Stocks struggled to a mixed finish on Wall Street as steep drops in Kohl’s and Home Depot offset gains elsewhere in the market and more in Tuesday’s Stock Market Update.
Stocks have been steadily rising for weeks as a mix of solid economic data and corporate earnings inject confidence into the market and diminished fears that a recession was imminent.
Technology, by far the best-performing sector this year, has done especially well as investors have grown more hopeful that the U.S. and China will make progress in ending their trade war. Traders hope the world’s two biggest economies can deliver on plans for a “phase one” deal before new and more damaging tariffs take effect next month.

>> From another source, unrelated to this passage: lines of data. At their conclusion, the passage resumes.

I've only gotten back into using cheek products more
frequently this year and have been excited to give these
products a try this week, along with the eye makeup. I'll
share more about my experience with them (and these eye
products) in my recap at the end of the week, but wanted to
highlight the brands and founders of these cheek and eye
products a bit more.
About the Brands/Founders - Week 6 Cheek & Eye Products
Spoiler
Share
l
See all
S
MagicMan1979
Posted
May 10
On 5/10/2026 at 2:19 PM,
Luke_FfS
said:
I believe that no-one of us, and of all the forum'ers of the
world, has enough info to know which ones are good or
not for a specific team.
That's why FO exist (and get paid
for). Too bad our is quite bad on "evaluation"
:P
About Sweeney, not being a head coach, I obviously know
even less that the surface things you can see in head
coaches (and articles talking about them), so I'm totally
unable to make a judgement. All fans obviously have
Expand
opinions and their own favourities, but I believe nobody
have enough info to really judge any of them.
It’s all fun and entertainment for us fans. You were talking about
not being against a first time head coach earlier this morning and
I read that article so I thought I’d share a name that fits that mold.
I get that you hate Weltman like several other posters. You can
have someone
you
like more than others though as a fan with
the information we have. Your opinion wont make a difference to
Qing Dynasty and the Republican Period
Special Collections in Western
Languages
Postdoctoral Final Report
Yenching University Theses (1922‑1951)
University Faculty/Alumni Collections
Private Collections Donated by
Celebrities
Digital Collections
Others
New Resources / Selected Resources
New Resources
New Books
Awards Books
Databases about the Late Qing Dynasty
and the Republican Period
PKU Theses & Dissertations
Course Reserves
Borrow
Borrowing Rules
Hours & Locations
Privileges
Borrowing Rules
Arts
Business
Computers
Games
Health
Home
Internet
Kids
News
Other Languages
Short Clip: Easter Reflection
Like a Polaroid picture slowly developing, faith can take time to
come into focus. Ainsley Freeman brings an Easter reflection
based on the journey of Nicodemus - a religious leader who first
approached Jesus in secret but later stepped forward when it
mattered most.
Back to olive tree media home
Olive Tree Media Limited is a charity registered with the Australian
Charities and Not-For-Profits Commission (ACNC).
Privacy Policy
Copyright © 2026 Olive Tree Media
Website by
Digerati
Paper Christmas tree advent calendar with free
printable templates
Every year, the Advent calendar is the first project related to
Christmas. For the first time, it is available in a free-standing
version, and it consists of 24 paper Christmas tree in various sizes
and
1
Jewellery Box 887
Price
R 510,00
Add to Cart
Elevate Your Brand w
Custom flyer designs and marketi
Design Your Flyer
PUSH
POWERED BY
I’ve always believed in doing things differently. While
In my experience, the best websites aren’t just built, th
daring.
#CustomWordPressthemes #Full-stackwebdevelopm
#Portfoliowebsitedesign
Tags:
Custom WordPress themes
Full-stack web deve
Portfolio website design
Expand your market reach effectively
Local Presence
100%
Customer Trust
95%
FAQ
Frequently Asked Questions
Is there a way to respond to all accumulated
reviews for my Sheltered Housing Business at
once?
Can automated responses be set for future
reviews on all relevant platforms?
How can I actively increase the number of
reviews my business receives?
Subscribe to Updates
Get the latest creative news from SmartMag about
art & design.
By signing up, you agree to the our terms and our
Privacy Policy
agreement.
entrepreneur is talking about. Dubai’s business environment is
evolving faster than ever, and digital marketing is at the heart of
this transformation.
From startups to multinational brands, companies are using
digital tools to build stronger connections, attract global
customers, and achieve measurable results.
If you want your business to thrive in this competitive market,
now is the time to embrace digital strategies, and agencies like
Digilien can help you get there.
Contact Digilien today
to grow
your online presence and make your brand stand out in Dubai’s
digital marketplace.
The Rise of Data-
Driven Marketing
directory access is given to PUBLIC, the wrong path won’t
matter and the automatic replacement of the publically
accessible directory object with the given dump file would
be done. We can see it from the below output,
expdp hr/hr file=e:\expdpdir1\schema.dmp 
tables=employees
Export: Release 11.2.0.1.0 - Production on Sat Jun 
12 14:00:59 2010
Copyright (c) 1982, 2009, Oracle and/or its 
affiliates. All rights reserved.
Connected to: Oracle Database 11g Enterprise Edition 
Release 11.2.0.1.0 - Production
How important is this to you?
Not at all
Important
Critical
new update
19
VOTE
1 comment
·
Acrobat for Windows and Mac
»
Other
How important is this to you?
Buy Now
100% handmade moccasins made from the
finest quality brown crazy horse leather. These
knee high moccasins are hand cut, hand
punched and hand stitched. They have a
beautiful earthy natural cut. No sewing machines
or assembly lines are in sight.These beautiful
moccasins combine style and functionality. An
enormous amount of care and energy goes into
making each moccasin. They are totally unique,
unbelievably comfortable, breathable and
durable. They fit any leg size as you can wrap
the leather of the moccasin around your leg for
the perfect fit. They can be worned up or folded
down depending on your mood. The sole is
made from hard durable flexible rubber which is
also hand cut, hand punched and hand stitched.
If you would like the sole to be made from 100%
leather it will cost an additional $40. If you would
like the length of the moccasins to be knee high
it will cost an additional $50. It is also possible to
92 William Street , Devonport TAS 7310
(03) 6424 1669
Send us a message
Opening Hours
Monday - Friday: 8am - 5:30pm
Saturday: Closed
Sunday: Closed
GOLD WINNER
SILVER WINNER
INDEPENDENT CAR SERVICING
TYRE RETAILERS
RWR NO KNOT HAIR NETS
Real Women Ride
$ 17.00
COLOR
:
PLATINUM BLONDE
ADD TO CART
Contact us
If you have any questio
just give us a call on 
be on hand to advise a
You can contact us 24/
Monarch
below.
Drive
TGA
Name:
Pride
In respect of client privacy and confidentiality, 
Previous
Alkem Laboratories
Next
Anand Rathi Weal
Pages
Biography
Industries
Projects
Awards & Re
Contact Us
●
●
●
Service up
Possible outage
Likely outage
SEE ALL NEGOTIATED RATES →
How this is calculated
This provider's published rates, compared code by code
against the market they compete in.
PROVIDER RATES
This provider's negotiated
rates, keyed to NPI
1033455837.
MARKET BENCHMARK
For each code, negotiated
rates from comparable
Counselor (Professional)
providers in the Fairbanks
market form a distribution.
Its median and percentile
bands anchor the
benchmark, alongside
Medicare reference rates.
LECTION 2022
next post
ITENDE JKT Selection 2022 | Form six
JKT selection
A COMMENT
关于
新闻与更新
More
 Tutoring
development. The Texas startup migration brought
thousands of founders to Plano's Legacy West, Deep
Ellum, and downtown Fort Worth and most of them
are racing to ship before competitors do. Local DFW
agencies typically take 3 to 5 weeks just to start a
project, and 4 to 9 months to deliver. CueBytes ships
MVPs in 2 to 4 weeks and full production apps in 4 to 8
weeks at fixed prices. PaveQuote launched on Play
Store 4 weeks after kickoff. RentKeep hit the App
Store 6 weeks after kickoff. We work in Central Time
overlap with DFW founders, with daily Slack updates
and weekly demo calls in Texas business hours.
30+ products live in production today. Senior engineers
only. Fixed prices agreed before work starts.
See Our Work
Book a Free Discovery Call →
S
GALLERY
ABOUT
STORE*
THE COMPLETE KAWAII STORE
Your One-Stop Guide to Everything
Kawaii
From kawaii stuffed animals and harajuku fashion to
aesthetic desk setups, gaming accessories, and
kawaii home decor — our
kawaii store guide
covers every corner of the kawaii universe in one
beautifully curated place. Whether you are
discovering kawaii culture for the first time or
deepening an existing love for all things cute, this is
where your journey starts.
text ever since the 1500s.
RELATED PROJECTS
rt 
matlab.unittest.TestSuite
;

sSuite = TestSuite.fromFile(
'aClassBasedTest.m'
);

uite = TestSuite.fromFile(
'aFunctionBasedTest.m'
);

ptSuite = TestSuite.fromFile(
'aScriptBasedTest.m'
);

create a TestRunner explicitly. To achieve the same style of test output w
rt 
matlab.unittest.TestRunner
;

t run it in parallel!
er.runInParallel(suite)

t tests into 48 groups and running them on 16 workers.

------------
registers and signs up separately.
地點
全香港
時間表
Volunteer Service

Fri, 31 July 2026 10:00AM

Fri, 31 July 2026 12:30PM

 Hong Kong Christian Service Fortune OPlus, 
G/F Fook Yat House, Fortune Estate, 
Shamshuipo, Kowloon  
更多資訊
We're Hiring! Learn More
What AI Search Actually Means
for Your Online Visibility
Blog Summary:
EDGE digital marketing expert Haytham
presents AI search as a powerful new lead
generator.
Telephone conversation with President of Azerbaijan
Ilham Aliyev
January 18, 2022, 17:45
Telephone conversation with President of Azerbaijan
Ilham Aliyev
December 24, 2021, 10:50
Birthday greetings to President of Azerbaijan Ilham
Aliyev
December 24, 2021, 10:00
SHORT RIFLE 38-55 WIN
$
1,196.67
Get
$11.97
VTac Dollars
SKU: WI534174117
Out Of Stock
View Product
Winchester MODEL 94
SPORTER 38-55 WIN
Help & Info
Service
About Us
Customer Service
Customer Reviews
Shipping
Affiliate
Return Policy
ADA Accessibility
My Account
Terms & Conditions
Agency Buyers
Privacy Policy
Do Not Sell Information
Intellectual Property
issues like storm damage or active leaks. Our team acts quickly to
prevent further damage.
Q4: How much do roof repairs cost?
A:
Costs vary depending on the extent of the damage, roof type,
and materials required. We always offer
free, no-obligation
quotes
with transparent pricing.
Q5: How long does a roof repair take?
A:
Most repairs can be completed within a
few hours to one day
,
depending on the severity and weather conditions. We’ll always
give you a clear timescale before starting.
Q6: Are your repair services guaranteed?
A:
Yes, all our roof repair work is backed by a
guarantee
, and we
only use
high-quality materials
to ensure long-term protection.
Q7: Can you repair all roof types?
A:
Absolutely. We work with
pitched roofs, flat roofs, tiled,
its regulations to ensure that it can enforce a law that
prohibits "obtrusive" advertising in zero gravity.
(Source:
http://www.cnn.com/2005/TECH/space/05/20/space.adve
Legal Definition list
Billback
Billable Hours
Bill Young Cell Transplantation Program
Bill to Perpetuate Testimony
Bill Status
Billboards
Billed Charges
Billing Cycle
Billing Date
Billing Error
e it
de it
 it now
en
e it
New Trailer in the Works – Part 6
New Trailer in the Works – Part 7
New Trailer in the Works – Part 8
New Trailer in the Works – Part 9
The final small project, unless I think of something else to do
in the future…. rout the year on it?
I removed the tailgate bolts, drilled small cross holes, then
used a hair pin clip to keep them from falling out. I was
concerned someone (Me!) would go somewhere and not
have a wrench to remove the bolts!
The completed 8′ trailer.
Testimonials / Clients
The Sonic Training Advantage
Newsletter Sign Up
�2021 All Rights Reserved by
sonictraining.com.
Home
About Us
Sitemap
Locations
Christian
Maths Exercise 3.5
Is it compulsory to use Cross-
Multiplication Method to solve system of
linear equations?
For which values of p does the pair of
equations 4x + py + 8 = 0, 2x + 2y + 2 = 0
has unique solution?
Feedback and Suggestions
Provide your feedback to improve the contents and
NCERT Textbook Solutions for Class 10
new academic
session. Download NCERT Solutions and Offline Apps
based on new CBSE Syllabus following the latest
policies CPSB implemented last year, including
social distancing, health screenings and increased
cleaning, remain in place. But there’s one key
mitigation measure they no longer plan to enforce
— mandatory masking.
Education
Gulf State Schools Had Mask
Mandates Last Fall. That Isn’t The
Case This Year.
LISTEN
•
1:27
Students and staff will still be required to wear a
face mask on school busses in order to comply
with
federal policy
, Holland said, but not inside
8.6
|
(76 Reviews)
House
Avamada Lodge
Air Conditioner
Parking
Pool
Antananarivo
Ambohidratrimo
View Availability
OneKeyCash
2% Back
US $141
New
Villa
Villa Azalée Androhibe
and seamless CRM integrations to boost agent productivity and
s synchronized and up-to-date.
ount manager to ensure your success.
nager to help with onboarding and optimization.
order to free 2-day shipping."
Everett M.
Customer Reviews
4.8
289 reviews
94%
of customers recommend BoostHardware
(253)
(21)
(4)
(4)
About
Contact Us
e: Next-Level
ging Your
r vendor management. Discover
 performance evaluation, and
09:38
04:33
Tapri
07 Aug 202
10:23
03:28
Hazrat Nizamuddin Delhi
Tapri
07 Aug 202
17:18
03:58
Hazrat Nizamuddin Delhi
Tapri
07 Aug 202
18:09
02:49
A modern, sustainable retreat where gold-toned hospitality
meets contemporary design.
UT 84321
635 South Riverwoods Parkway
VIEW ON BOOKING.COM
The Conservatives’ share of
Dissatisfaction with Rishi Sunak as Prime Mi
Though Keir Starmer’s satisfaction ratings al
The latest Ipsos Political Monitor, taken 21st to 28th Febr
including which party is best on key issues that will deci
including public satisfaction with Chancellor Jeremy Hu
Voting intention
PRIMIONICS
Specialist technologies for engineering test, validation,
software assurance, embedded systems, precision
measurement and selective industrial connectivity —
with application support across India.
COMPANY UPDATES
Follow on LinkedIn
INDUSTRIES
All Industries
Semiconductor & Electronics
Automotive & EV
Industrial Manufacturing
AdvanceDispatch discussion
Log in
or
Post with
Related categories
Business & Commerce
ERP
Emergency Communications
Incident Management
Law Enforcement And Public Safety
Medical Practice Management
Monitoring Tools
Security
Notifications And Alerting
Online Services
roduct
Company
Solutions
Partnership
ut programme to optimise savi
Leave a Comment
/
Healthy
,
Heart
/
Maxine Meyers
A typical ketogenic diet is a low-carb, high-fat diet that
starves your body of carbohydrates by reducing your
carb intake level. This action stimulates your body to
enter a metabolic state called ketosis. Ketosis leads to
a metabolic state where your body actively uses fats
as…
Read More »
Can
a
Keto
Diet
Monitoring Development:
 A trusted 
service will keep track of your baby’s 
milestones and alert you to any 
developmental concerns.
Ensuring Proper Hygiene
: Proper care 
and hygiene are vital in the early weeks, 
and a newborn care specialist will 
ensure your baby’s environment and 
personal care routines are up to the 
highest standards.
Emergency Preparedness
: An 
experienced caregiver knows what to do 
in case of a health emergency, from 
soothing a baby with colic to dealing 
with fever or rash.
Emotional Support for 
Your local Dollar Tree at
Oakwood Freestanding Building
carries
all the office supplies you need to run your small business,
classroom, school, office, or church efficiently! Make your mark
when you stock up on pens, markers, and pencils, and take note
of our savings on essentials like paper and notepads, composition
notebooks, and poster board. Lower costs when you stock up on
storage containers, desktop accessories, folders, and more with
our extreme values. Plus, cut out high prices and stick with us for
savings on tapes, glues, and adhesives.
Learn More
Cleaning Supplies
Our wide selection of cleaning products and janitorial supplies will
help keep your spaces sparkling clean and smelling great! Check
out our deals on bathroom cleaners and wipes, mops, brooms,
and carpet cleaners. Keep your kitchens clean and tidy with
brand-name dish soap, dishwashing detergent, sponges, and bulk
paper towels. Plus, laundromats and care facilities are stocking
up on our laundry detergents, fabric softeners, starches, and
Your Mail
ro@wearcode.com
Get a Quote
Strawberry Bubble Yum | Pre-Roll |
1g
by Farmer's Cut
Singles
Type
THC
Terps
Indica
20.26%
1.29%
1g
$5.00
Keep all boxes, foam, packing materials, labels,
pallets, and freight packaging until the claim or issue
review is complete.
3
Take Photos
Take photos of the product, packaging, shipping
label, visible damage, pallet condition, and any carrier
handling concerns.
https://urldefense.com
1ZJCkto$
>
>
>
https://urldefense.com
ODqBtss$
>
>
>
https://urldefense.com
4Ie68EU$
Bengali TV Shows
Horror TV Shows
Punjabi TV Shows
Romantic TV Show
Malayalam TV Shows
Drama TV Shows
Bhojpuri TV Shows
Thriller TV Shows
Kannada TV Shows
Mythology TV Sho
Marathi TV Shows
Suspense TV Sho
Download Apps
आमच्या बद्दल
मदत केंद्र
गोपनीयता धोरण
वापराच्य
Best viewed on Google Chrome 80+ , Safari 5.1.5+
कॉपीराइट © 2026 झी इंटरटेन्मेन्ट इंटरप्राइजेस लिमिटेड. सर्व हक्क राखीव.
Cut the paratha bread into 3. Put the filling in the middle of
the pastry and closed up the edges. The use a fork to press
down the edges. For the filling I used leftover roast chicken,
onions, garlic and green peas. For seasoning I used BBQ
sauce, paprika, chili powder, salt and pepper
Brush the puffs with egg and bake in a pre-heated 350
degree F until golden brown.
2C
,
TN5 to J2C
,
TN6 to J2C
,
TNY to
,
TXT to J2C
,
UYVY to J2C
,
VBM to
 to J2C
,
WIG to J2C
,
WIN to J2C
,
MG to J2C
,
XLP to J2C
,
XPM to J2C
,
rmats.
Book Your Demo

Disappointing earnings from Kohl’s helped pull other retailer stocks lower Tuesday, which helped keep the market’s overall gains in check. Energy sector stocks also fell as oil prices continued to head lower.
Bond prices rose, sending bond yields lower. The yield on the 10-year Treasury fell to 1.78% from 1.80% late Monday.
STOCK MARKET UPDATE
KEEPING SCORE: The S&P 500 lost 1 point to 3,120. The index spent much of the day wobbling between gains and losses The Dow Jones Industrial Average fell 102 points, or 0.4%, to 27,934. The Nasdaq climbed 20 points, or 0.2%, to 8,570, another record high. The Russell 2000 index of smaller company stocks rose 0.3%
European markets closed mostly higher.
BAD CUT: Home Depot (NYSE: HD) dropped 5.4% after the home improvement company reported weak sales growth for the most recent quarter and cut its forecast for the year. Rival Lowe’s (NYSE: LOW), which will report earnings on Wednesday, fell 1.4%.
RETAIL ROUT: Kohl’s (NYSE: KSS) plunged 19.5% after the department store operator slashed its profit forecast for the year following weak third-quarter earnings.
Investors dumped stocks of other department store operators after the weak outlook from Kohl’s. Macy’s (NYSE: M) sank 10.9% and Nordstrom (NYSE: JWN) lost 6.2%. Both report their own results on Thursday.
BUCKING THE TREND: Not all big retailers were having a bad day. Shares in the TJX Cos. (NYSE:TJX), rose 1.8% after the parent of T.J. Maxx and Marshalls reported encouraging third-quarter earnings and raised its profit forecast for the year.